While studying for the Praxis Core exam, you need to brush up on your grammar rules for the Writing portion of the exam. There’s a number of Praxis Core grammar rules you should know. Nevertheless, here are 5 rules that you must be prepared to face for the Praxis Core.
- Jane went to the grocery store, she needed to buy some milk.
- Today is Jared’s birthday, we’re going out to dinner tonight.
- It was very hot outside, they decided to go to the pool.
To fix these sentences, try:
- Breaking the independent clauses into 2 sentences, (ex. Jane went to the grocery store. She needed to buy some milk.)
- Add a conjunction after the comma (ex. Today is Jared’s birthday, so we’re going out to dinner tonight.), or
- Add a subordinating conjunction (ex. Because it was very hot outside, they decided to go to the pool.).
Improper Pronoun Usage
When using pronouns, some people accidentally use the subjective pronoun when they should have used the objective pronoun. Or they use the objective pronoun when the subjective pronoun is appropriate. Subjective pronouns, such as I, he/she, we, they, and who, should be used when referring to the person performing the verb. Objective pronouns, such as me, him/her, us, them, and whom, should be used when referring to the object of the verb or preposition.
- My brother and I raked the leaves.
- Dad asked my brother and me to rake the leaves.

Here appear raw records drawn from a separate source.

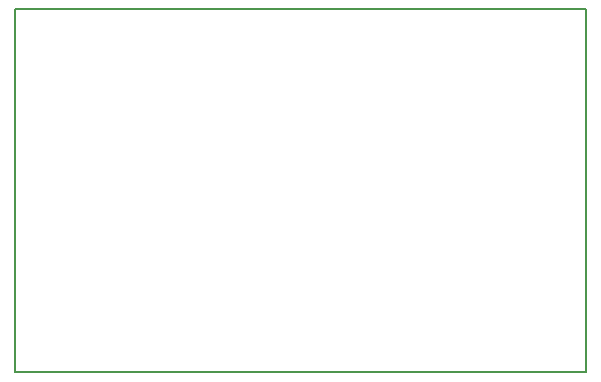
<source format=gm1>
G04 #@! TF.FileFunction,Profile,NP*
%FSLAX46Y46*%
G04 Gerber Fmt 4.6, Leading zero omitted, Abs format (unit mm)*
G04 Created by KiCad (PCBNEW 4.0.1-stable) date Tisdag 26 Januari 2016 09:48:20*
%MOMM*%
G01*
G04 APERTURE LIST*
%ADD10C,0.100000*%
%ADD11C,0.150000*%
G04 APERTURE END LIST*
D10*
D11*
X186300000Y-129200000D02*
X186300000Y-98500000D01*
X138000000Y-98500000D02*
X186300000Y-98500000D01*
X138000000Y-129200000D02*
X138000000Y-98500000D01*
X138000000Y-129200000D02*
X186300000Y-129200000D01*
M02*

</source>
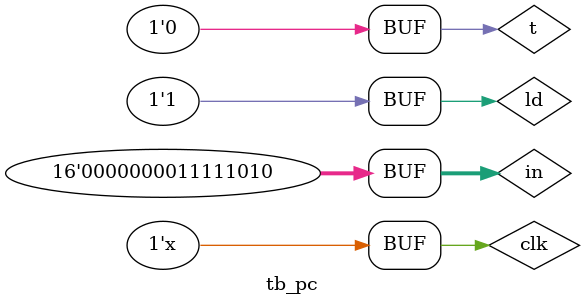
<source format=v>
`timescale 1ns / 1ps


module tb_pc;

	// Inputs
	reg clk;
	reg ld;
	reg t;
	reg [15:0] in;

	// Outputs
	wire [3:0] ir1;
	wire [2:0] ir2;
	wire [2:0] ir3;
	wire [15:0] ir4;

	// Instantiate the Unit Under Test (UUT)
	reg_16bit_ir uut (
		.clk(clk), 
		.ld(ld), 
		.t(t), 
		.in(in), 
		.ir1(ir1), 
		.ir2(ir2), 
		.ir3(ir3), 
		.ir4(ir4)
	);

	initial begin
		// Initialize Inputs
		clk = 0;
		ld = 0;
		t = 0;
		in = 0;

		// Wait 100 ns for global reset to finish
		#100;
        
		// Add stimulus here

	end
	always
	begin
		#5 clk = !clk;
		#10 ld = 1;
		in = 16'b0000000011111010;
	end
      
endmodule


</source>
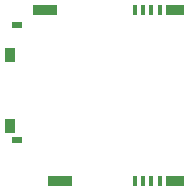
<source format=gbr>
G04 #@! TF.FileFunction,Paste,Bot*
%FSLAX46Y46*%
G04 Gerber Fmt 4.6, Leading zero omitted, Abs format (unit mm)*
G04 Created by KiCad (PCBNEW 4.0.3+e1-6302~38~ubuntu14.04.1-stable) date Wed Sep 28 21:03:55 2016*
%MOMM*%
%LPD*%
G01*
G04 APERTURE LIST*
%ADD10C,0.100000*%
%ADD11R,0.950000X1.200000*%
%ADD12R,0.900000X0.500000*%
%ADD13R,2.000000X0.900000*%
%ADD14R,0.450000X0.900000*%
%ADD15R,1.500000X0.900000*%
G04 APERTURE END LIST*
D10*
D11*
X160275000Y-87775000D03*
X160275000Y-93775000D03*
D12*
X160850000Y-85225000D03*
X160850000Y-94975000D03*
D13*
X163200000Y-83950000D03*
X164500000Y-98450000D03*
D14*
X170835000Y-98450000D03*
X171535000Y-98450000D03*
X172235000Y-98450000D03*
X172935000Y-98450000D03*
X172935000Y-83950000D03*
X172235000Y-83950000D03*
X171535000Y-83950000D03*
X170835000Y-83950000D03*
D15*
X174200000Y-83950000D03*
X174200000Y-98450000D03*
M02*

</source>
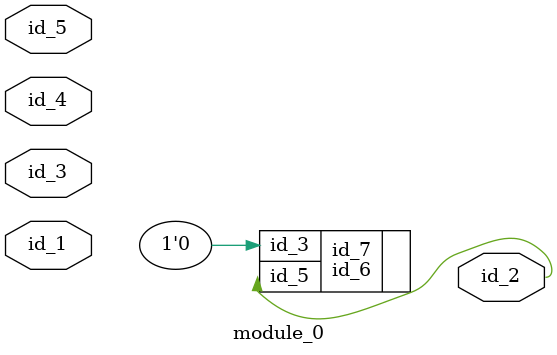
<source format=v>
module module_0 (
    id_1,
    id_2,
    id_3,
    id_4,
    id_5
);
  input id_5;
  input id_4;
  input id_3;
  output id_2;
  input id_1;
  id_6 id_7 (
      .id_5(id_2),
      .id_3(1'b0)
  );
  id_8 id_9 (
      .id_4(id_5),
      .id_2(id_1),
      .id_3(id_1)
  );
endmodule

</source>
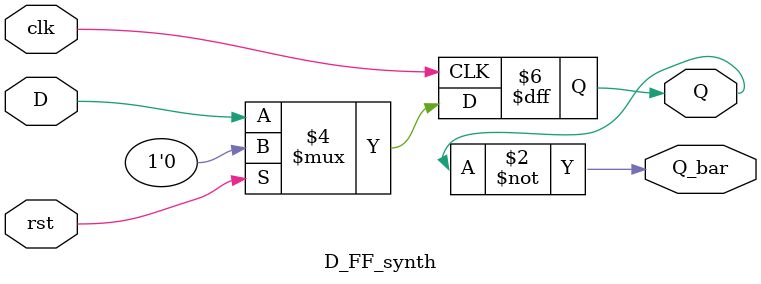
<source format=v>
module D_FF_synth(input D,clk,rst, output reg Q, output Q_bar);
always@(posedge clk)
   begin
	if(rst)
	   Q <= 1'b0;
	else
	   Q <= D;
   end
  assign Q_bar = ~Q;
endmodule  
</source>
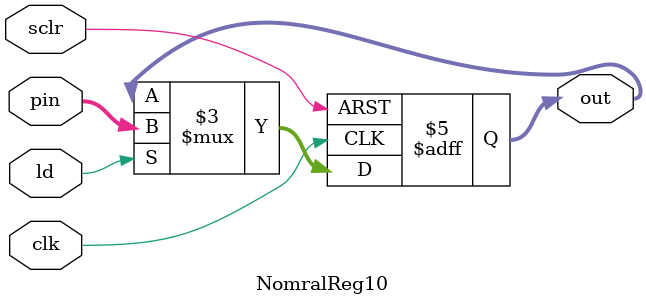
<source format=v>
module NomralReg10(clk, sclr, ld, pin, out);
	input clk, sclr, ld;
	input [9:0] pin;
	output [9:0] out;
	reg [9:0] out = 10'b00_0000_0000;
	
    always @(posedge clk, posedge sclr) begin
        if (sclr)
            out <= 10'b0;
        else if (ld)
        	out <= pin;
    end
endmodule
</source>
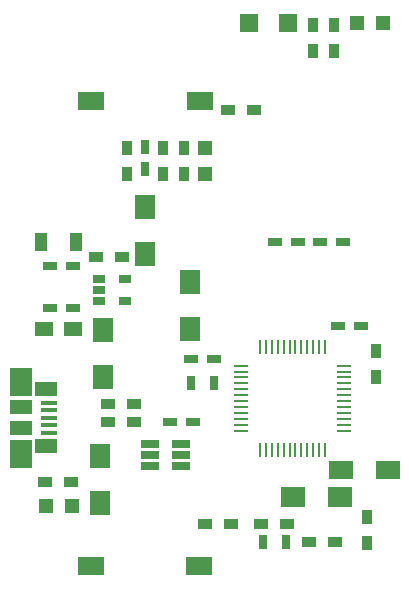
<source format=gbr>
G04 #@! TF.FileFunction,Paste,Top*
%FSLAX46Y46*%
G04 Gerber Fmt 4.6, Leading zero omitted, Abs format (unit mm)*
G04 Created by KiCad (PCBNEW 4.0.6) date Sat Apr  8 16:24:09 2017*
%MOMM*%
%LPD*%
G01*
G04 APERTURE LIST*
%ADD10C,0.050000*%
%ADD11R,1.200000X0.750000*%
%ADD12R,1.500000X1.250000*%
%ADD13R,1.000000X1.600000*%
%ADD14R,0.750000X1.200000*%
%ADD15R,1.200000X1.200000*%
%ADD16R,1.200000X0.900000*%
%ADD17R,0.900000X1.200000*%
%ADD18R,2.180000X1.600000*%
%ADD19R,1.560000X0.650000*%
%ADD20R,0.250000X1.300000*%
%ADD21R,1.300000X0.250000*%
%ADD22R,1.500000X1.500000*%
%ADD23R,2.000000X1.600000*%
%ADD24R,2.000000X1.700000*%
%ADD25R,1.700000X2.000000*%
%ADD26R,1.060000X0.650000*%
%ADD27R,0.700000X1.300000*%
%ADD28R,1.900000X2.375000*%
%ADD29R,1.900000X1.175000*%
%ADD30R,1.900000X1.147000*%
%ADD31R,1.380000X0.381000*%
G04 APERTURE END LIST*
D10*
D11*
X83754000Y-115824000D03*
X81854000Y-115824000D03*
X100904000Y-110236000D03*
X102804000Y-110236000D03*
D12*
X81300000Y-117602000D03*
X83800000Y-117602000D03*
D11*
X106614000Y-110236000D03*
X104714000Y-110236000D03*
X93792000Y-120142000D03*
X95692000Y-120142000D03*
D13*
X84050000Y-110236000D03*
X81050000Y-110236000D03*
D11*
X83754000Y-112268000D03*
X81854000Y-112268000D03*
X93914000Y-125476000D03*
X92014000Y-125476000D03*
D14*
X89916000Y-104074000D03*
X89916000Y-102174000D03*
D11*
X106238000Y-117348000D03*
X108138000Y-117348000D03*
D15*
X83661208Y-132585382D03*
X81461208Y-132585382D03*
X94996000Y-102278000D03*
X94996000Y-104478000D03*
X110066000Y-91694000D03*
X107866000Y-91694000D03*
D16*
X83650000Y-130556000D03*
X81450000Y-130556000D03*
D17*
X93218000Y-104478000D03*
X93218000Y-102278000D03*
D16*
X88984000Y-125476000D03*
X86784000Y-125476000D03*
X88984000Y-123952000D03*
X86784000Y-123952000D03*
X87968000Y-111506000D03*
X85768000Y-111506000D03*
X101938000Y-134112000D03*
X99738000Y-134112000D03*
X94996000Y-134112000D03*
X97196000Y-134112000D03*
X106002000Y-135636000D03*
X103802000Y-135636000D03*
D17*
X108712000Y-135720000D03*
X108712000Y-133520000D03*
X88392000Y-102278000D03*
X88392000Y-104478000D03*
X91440000Y-104478000D03*
X91440000Y-102278000D03*
X105918000Y-91864000D03*
X105918000Y-94064000D03*
X104140000Y-91864000D03*
X104140000Y-94064000D03*
D18*
X85275200Y-137617200D03*
X94455200Y-137617200D03*
D19*
X90264000Y-127320000D03*
X90264000Y-128270000D03*
X90264000Y-129220000D03*
X92964000Y-129220000D03*
X92964000Y-127320000D03*
X92964000Y-128270000D03*
D20*
X105112000Y-119094000D03*
X104612000Y-119094000D03*
X104112000Y-119094000D03*
X103612000Y-119094000D03*
X103112000Y-119094000D03*
X102612000Y-119094000D03*
X102112000Y-119094000D03*
X101612000Y-119094000D03*
X101112000Y-119094000D03*
X100612000Y-119094000D03*
X100112000Y-119094000D03*
X99612000Y-119094000D03*
D21*
X98012000Y-120694000D03*
X98012000Y-121194000D03*
X98012000Y-121694000D03*
X98012000Y-122194000D03*
X98012000Y-122694000D03*
X98012000Y-123194000D03*
X98012000Y-123694000D03*
X98012000Y-124194000D03*
X98012000Y-124694000D03*
X98012000Y-125194000D03*
X98012000Y-125694000D03*
X98012000Y-126194000D03*
D20*
X99612000Y-127794000D03*
X100112000Y-127794000D03*
X100612000Y-127794000D03*
X101112000Y-127794000D03*
X101612000Y-127794000D03*
X102112000Y-127794000D03*
X102612000Y-127794000D03*
X103112000Y-127794000D03*
X103612000Y-127794000D03*
X104112000Y-127794000D03*
X104612000Y-127794000D03*
X105112000Y-127794000D03*
D21*
X106712000Y-126194000D03*
X106712000Y-125694000D03*
X106712000Y-125194000D03*
X106712000Y-124694000D03*
X106712000Y-124194000D03*
X106712000Y-123694000D03*
X106712000Y-123194000D03*
X106712000Y-122694000D03*
X106712000Y-122194000D03*
X106712000Y-121694000D03*
X106712000Y-121194000D03*
X106712000Y-120694000D03*
D16*
X99144000Y-99060000D03*
X96944000Y-99060000D03*
D17*
X109410500Y-121623000D03*
X109410500Y-119423000D03*
D22*
X98680000Y-91694000D03*
X101980000Y-91694000D03*
D23*
X106458000Y-129540000D03*
X110458000Y-129540000D03*
D24*
X106394000Y-131826000D03*
X102394000Y-131826000D03*
D25*
X86360000Y-121634000D03*
X86360000Y-117634000D03*
D26*
X86022000Y-113350000D03*
X86022000Y-114300000D03*
X86022000Y-115250000D03*
X88222000Y-115250000D03*
X88222000Y-113350000D03*
D25*
X93726000Y-117570000D03*
X93726000Y-113570000D03*
X89916000Y-107220000D03*
X89916000Y-111220000D03*
D27*
X95692000Y-122174000D03*
X93792000Y-122174000D03*
X101788000Y-135636000D03*
X99888000Y-135636000D03*
D28*
X79375000Y-122047000D03*
X79375000Y-128143000D03*
D29*
X79375000Y-124206000D03*
X79375000Y-125984000D03*
D30*
X81534000Y-122682000D03*
X81534000Y-127508000D03*
D31*
X81788000Y-123825000D03*
X81788000Y-124460000D03*
X81788000Y-125095000D03*
X81788000Y-125730000D03*
X81788000Y-126365000D03*
D18*
X85326000Y-98298000D03*
X94506000Y-98298000D03*
D25*
X86106000Y-128302000D03*
X86106000Y-132302000D03*
M02*

</source>
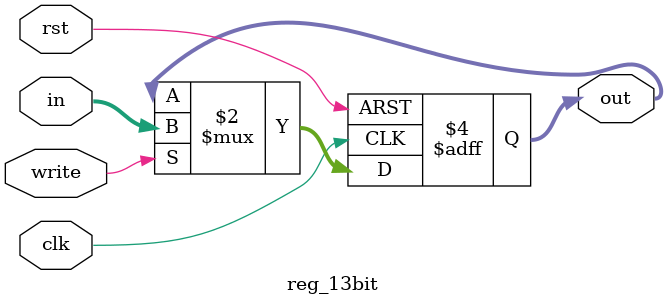
<source format=v>
`timescale 1ns/1ns
module reg_4bit(in, write, clk, rst, out);
	input [3:0] in;
	input write, clk, rst;
	output reg [3:0] out;
	
	always @(posedge clk, posedge rst) begin
		if(rst)
			out <= 4'd0;
		else if(write)
			out <= in;
	end

endmodule

module reg_13bit(in, write, clk, rst, out);
	input [12:0] in;
	input write, clk, rst;
	output reg [12:0] out;
	
	always @(posedge clk, posedge rst) begin
		if(rst)
			out <= 13'd0;
		else if(write)
			out <= in;
	end

endmodule

</source>
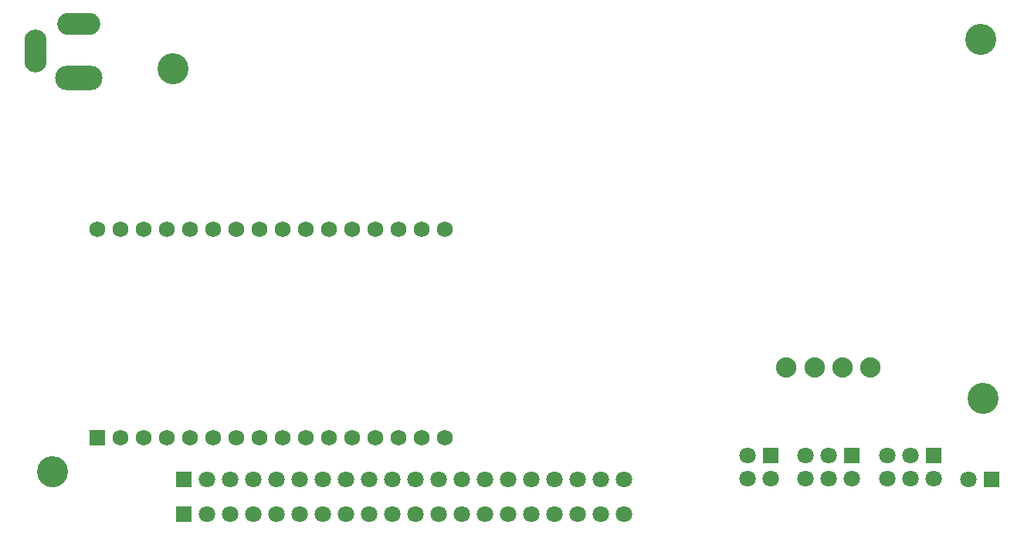
<source format=gbs>
G04*
G04 #@! TF.GenerationSoftware,Altium Limited,Altium Designer,24.4.1 (13)*
G04*
G04 Layer_Color=16711935*
%FSLAX25Y25*%
%MOIN*%
G70*
G04*
G04 #@! TF.SameCoordinates,DFA012FA-E2B2-4B6A-99E0-2456AF4758C4*
G04*
G04*
G04 #@! TF.FilePolarity,Negative*
G04*
G01*
G75*
%ADD30C,0.08800*%
%ADD31C,0.06800*%
%ADD32R,0.06800X0.06800*%
%ADD33C,0.07119*%
%ADD34R,0.07119X0.07119*%
%ADD35O,0.09658X0.18517*%
%ADD36O,0.18517X0.09658*%
%ADD37O,0.20485X0.10642*%
%ADD38C,0.13398*%
D30*
X332000Y78500D02*
D03*
X344500D02*
D03*
X356500D02*
D03*
X368500D02*
D03*
D31*
X184646Y137878D02*
D03*
Y47878D02*
D03*
X174646Y137878D02*
D03*
Y47878D02*
D03*
X164646Y137878D02*
D03*
Y47878D02*
D03*
X154646Y137878D02*
D03*
Y47878D02*
D03*
X144646Y137878D02*
D03*
Y47878D02*
D03*
X134646Y137878D02*
D03*
Y47878D02*
D03*
X124646Y137878D02*
D03*
Y47878D02*
D03*
X114646Y137878D02*
D03*
Y47878D02*
D03*
X104646Y137878D02*
D03*
Y47878D02*
D03*
X94646Y137878D02*
D03*
Y47878D02*
D03*
X84646Y137878D02*
D03*
Y47878D02*
D03*
X74646Y137878D02*
D03*
Y47878D02*
D03*
X64646Y137878D02*
D03*
Y47878D02*
D03*
X54646Y137878D02*
D03*
Y47878D02*
D03*
X44646Y137878D02*
D03*
Y47878D02*
D03*
X34646Y137878D02*
D03*
D32*
Y47878D02*
D03*
D33*
X101981Y15098D02*
D03*
X81981D02*
D03*
X91981D02*
D03*
X111981D02*
D03*
X121981D02*
D03*
X131981D02*
D03*
X141981D02*
D03*
X151981D02*
D03*
X161981D02*
D03*
X171981D02*
D03*
X181981D02*
D03*
X191981D02*
D03*
X201981D02*
D03*
X211981D02*
D03*
X221981D02*
D03*
X231981D02*
D03*
X241981D02*
D03*
X251981D02*
D03*
X261981D02*
D03*
X102000Y30000D02*
D03*
X82000D02*
D03*
X92000D02*
D03*
X112000D02*
D03*
X122000D02*
D03*
X132000D02*
D03*
X142000D02*
D03*
X152000D02*
D03*
X162000D02*
D03*
X172000D02*
D03*
X182000D02*
D03*
X192000D02*
D03*
X202000D02*
D03*
X212000D02*
D03*
X222000D02*
D03*
X232000D02*
D03*
X242000D02*
D03*
X252000D02*
D03*
X262000D02*
D03*
X410748Y30161D02*
D03*
X375672Y30279D02*
D03*
Y40279D02*
D03*
X385672Y30279D02*
D03*
Y40279D02*
D03*
X395672Y30279D02*
D03*
X340596Y30398D02*
D03*
Y40398D02*
D03*
X350596Y30398D02*
D03*
Y40398D02*
D03*
X360596Y30398D02*
D03*
X325521Y30279D02*
D03*
X315521Y40279D02*
D03*
Y30279D02*
D03*
D34*
X71981Y15098D02*
D03*
X72000Y30000D02*
D03*
X420748Y30161D02*
D03*
X395672Y40279D02*
D03*
X360596Y40398D02*
D03*
X325521Y40279D02*
D03*
D35*
X8150Y215043D02*
D03*
D36*
X26654Y226854D02*
D03*
D37*
Y203232D02*
D03*
D38*
X416000Y220000D02*
D03*
X417000Y65000D02*
D03*
X15500Y33500D02*
D03*
X67500Y207500D02*
D03*
M02*

</source>
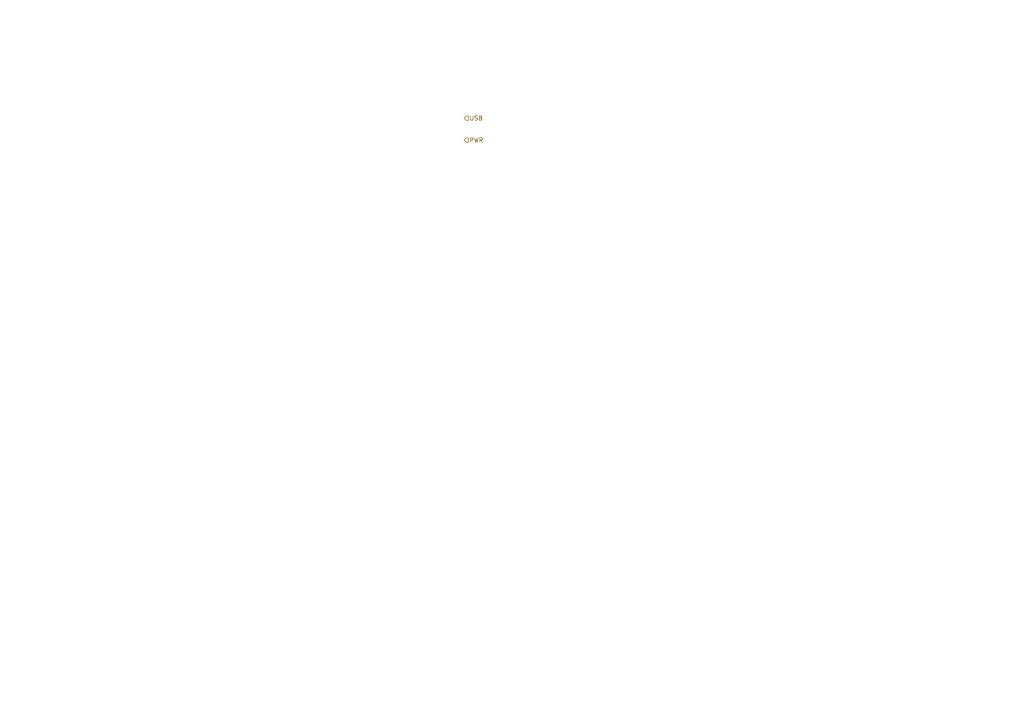
<source format=kicad_sch>
(kicad_sch (version 20211123) (generator eeschema)

  (uuid 0470b885-c815-4618-8847-6a737dad8d7e)

  (paper "A4")

  


  (hierarchical_label "USB" (shape input) (at 134.62 34.29 0)
    (effects (font (size 1.27 1.27)) (justify left))
    (uuid 80fad007-e521-44d2-9ca7-5eef89f56a31)
  )
  (hierarchical_label "PWR" (shape input) (at 134.62 40.64 0)
    (effects (font (size 1.27 1.27)) (justify left))
    (uuid 9c7cd592-16d2-4e7b-9568-9d2c85455f79)
  )
)

</source>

A modifier is a word, phrase, or clause that describes something. When the modifier gets separated from the word that its describing, it’s considered a misplaced modifier. Misplaced modifiers make the sentence awkward, confusing, or sometimes humorous. Check out these examples of misplaced modifiers and what you could do to correct them.
- The salesman sold the car to the woman with the shiny finish.
The salesman sold the car with the shiny finish to the woman.
- The broken teacher’s umbrella was on her desk.
The teacher’s broken umbrella was on her desk.
- I have 1 hour to only complete the quiz.
I have only 1 hour to complete the quiz.
Parallelism, or parallel structure, refers to patterns in words, phrases, and clauses in a sentence. When a person fails to use a parallel structure, the sentence sounds awkward. You’ll often see this in lists. For example, “Brody enjoys swimming, playing soccer, and to visit museums.” Instead, you should say “Brody enjoys swimming, playing soccer, and visiting museums.”
It gets harder to spot issues with parallelism as the sentences get longer and more complex, such as:
- “The substitute told the class that they should work quietly, that they should complete the assignment, and ask any questions that they have.”
Change the sentence to
- “The substitute told the class that they should work quietly, that they should complete the assignment, and that they should ask any questions they have.”
- “The substitute told the class to work quietly, complete the assignment, and ask any questions they have.”
If you use a single subject, you need a verb that matches it for subject-verb agreement. For example, you wouldn’t say I studies for the Praxis Core. Instead, you could say “I study for the Praxis Core” or “She studies for the Praxis Core.” Some other examples include:
- She and I are going to the store together.
- Congress is divided into 2 parts.
- Each of the boys play well.
- Betty was at school today.
Continue to study these Praxis Core grammar rules as you prepare for the exam. Observe how people use (and misuse) them every day, so you can become a grammarian to ace the exam.